» Extracted entries:
____________
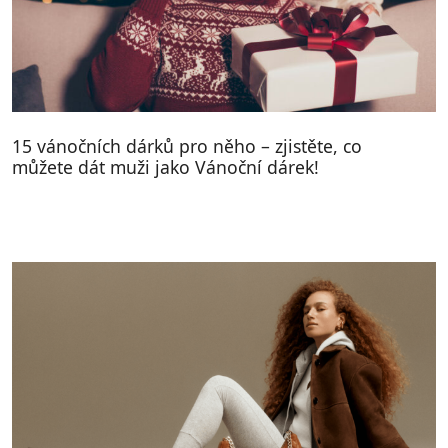
15 vánočních dárků pro něho – zjistěte, co
můžete dát muži jako Vánoční dárek!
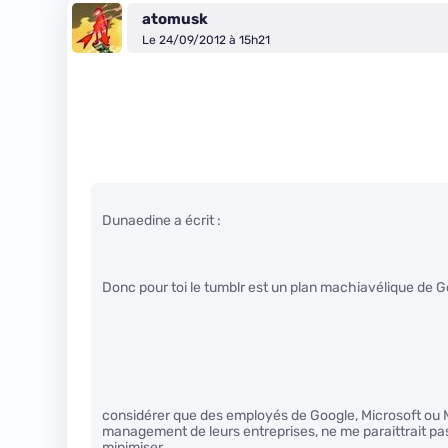
atomusk
Le 24/09/2012 à 15h21
Dunaedine a écrit :
Donc pour toi le tumblr est un plan machiavélique de 
considérer que des employés de Google, Microsoft ou Mo
management de leurs entreprises, ne me paraittrait pas 
minimiser …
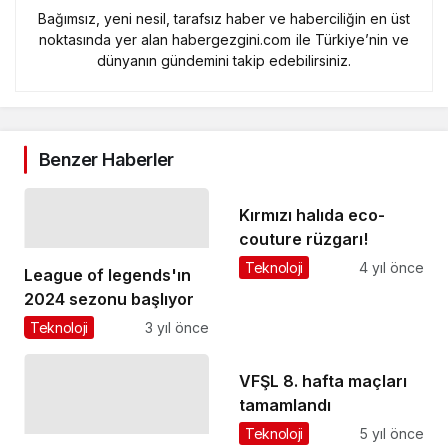
Bağımsız, yeni nesil, tarafsız haber ve haberciliğin en üst
noktasında yer alan habergezgini.com ile Türkiye’nin ve
dünyanın gündemini takip edebilirsiniz.
Benzer Haberler
Kırmızı halıda eco-
couture rüzgarı!
Teknoloji
4 yıl önce
League of legends'ın
2024 sezonu başlıyor
Teknoloji
3 yıl önce
VFŞL 8. hafta maçları
tamamlandı
Teknoloji
5 yıl önce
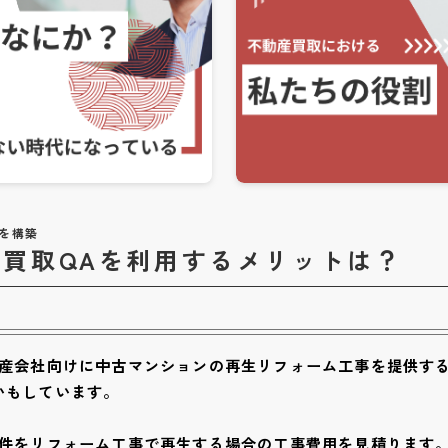
を構築
買取QAを利用するメリットは？
動産会社向けに中古マンションの再生リフォーム工事を提供す
いもしています。
物件をリフォーム工事で再生する場合の工事費用を見積ります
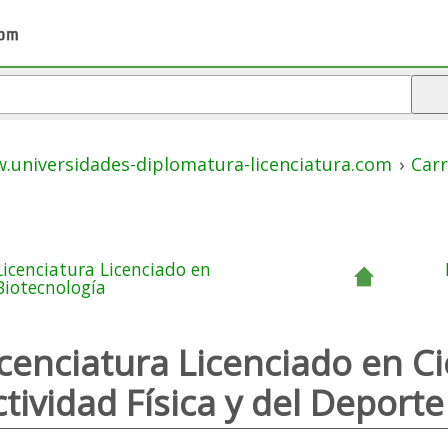
.universidades-diplomatura-licenciatura.com
›
Carr
Licenciatura Licenciado en
Biotecnología
icenciatura Licenciado en Ci
tividad Física y del Deporte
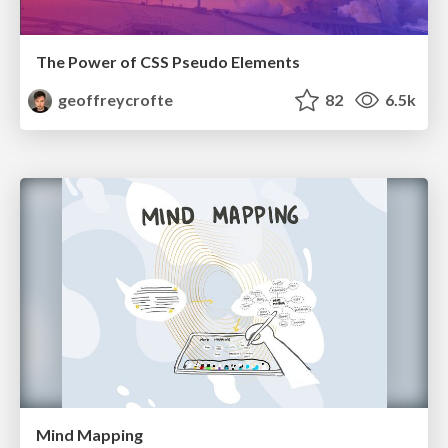
The Power of CSS Pseudo Elements
geoffreycrofte
82
6.5k
Mind Mapping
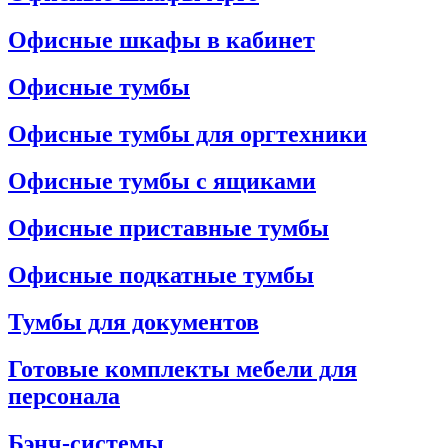
Офисные шкафы в кабинет
Офисные тумбы
Офисные тумбы для оргтехники
Офисные тумбы с ящиками
Офисные приставные тумбы
Офисные подкатные тумбы
Тумбы для документов
Готовые комплекты мебели для
персонала
Бэнч-системы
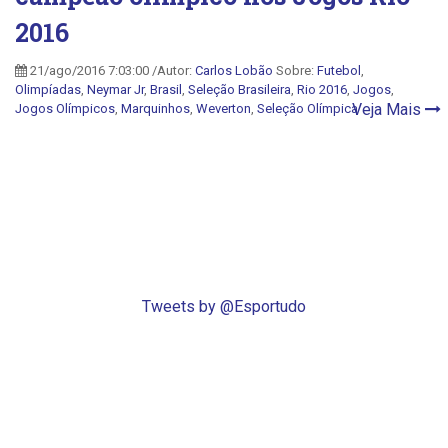
2016
21/ago/2016 7:03:00 /Autor:
Carlos Lobão
Sobre:
Futebol
,
Olimpíadas
,
Neymar Jr
,
Brasil
,
Seleção Brasileira
,
Rio 2016
,
Jogos
,
Veja Mais
Jogos Olímpicos
,
Marquinhos
,
Weverton
,
Seleção Olímpica
Tweets by @Esportudo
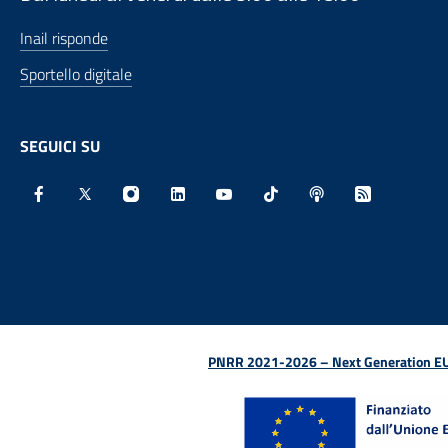
Inail risponde
Sportello digitale
SEGUICI SU
Facebook - Sito esterno - Apertura in nuova finestra
X - Sito esterno - Apertura in nuova finestra
Instagram - Sito esterno - Apertura in nu
Linkedin - Sito esterno - Apertura 
Youtube - Sito esterno - Aper
TikTok - Sito esterno -
Spreaker - Sito e
Feed RSS - 
PNRR 2021-2026 – Next Generation EU (D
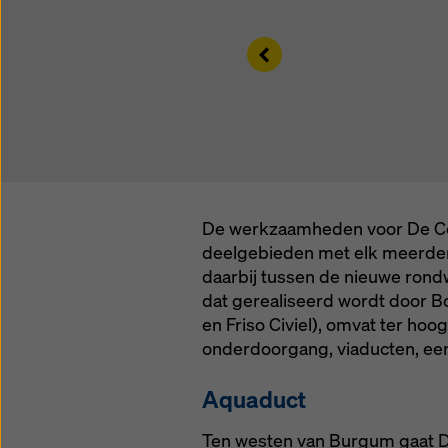
instelli
Left
De werkzaamheden voor De Cent
deelgebieden met elk meerder
daarbij tussen de nieuwe rond
dat gerealiseerd wordt door B
en Friso Civiel), omvat ter h
onderdoorgang, viaducten, ee
Aquaduct
Ten westen van Burgum gaat De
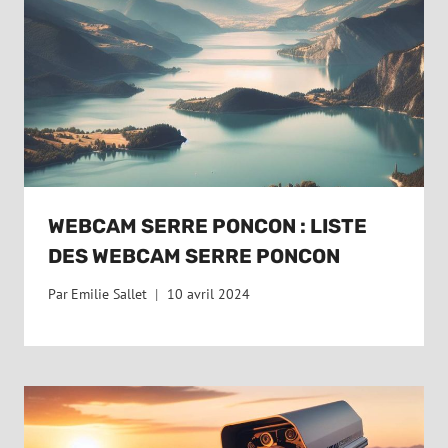
WEBCAM SERRE PONCON : LISTE
DES WEBCAM SERRE PONCON
Par
Emilie Sallet
10 avril 2024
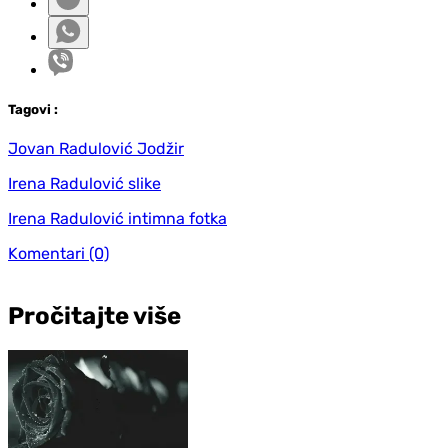
Tag
ovi
:
Jovan Radulović Jodžir
Irena Radulović slike
Irena Radulović intimna fotka
Komentari
(0)
Pročitajte više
____________
» What is being asked:
Please set down every record exactly as it appears, leaving out the pictures.

» Answer to this problem:
15 vánočních dárků pro něho – zjistěte, co
můžete dát muži jako Vánoční dárek!
atomusk
Le 24/09/2012 à 15h21
Dunaedine a écrit :
Donc pour toi le tumblr est un plan machiavélique de 
considérer que des employés de Google, Microsoft ou Mo
management de leurs entreprises, ne me paraittrait pas 
minimiser …
Bağımsız, yeni nesil, tarafsız haber ve haberciliğin en üst
noktasında yer alan habergezgini.com ile Türkiye’nin ve
dünyanın gündemini takip edebilirsiniz.
Benzer Haberler
Kırmızı halıda eco-
couture rüzgarı!
Teknoloji
4 yıl önce
League of legends'ın
2024 sezonu başlıyor
Teknoloji
3 yıl önce
VFŞL 8. hafta maçları
tamamlandı
Teknoloji
5 yıl önce
を構築
買取QAを利用するメリットは？
動産会社向けに中古マンションの再生リフォーム工事を提供す
いもしています。
物件をリフォーム工事で再生する場合の工事費用を見積ります
.universidades-diplomatura-licenciatura.com
›
Carr
Licenciatura Licenciado en
Biotecnología
icenciatura Licenciado en Ci
tividad Física y del Deporte
The Power of CSS Pseudo Elements
geoffreycrofte
82
6.5k
Mind Mapping
Офисные шкафы в кабинет
Офисные тумбы
Офисные тумбы для оргтехники
Офисные тумбы с ящиками
Офисные приставные тумбы
Офисные подкатные тумбы
Тумбы для документов
Готовые комплекты мебели для
персонала
Бэнч-системы
2016
21/ago/2016 7:03:00 /Autor:
Carlos Lobão
Sobre:
Futebol
,
Olimpíadas
,
Neymar Jr
,
Brasil
,
Seleção Brasileira
,
Rio 2016
,
Jogos
,
Veja Mais
Jogos Olímpicos
,
Marquinhos
,
Weverton
,
Seleção Olímpica
Tweets by @Esportudo
Inail risponde
Sportello digitale
SEGUICI SU
Facebook - Sito esterno - Apertura in nuova finestra
X - Sito esterno - Apertura in nuova finestra
Instagram - Sito esterno - Apertura in nu
Linkedin - Sito esterno - Apertura 
Youtube - Sito esterno - Aper
TikTok - Sito esterno -
Spreaker - Sito e
Feed RSS - 
PNRR 2021-2026 – Next Generation EU (D
instelli
Left
De werkzaamheden voor De Cent
deelgebieden met elk meerder
daarbij tussen de nieuwe rond
dat gerealiseerd wordt door B
en Friso Civiel), omvat ter h
onderdoorgang, viaducten, ee
Aquaduct
Ten westen van Burgum gaat De
WEBCAM SERRE PONCON : LISTE
DES WEBCAM SERRE PONCON
Par
Emilie Sallet
10 avril 2024
Tag
ovi
:
Jovan Radulović Jodžir
Irena Radulović slike
Irena Radulović intimna fotka
Komentari
(0)
Pročitajte više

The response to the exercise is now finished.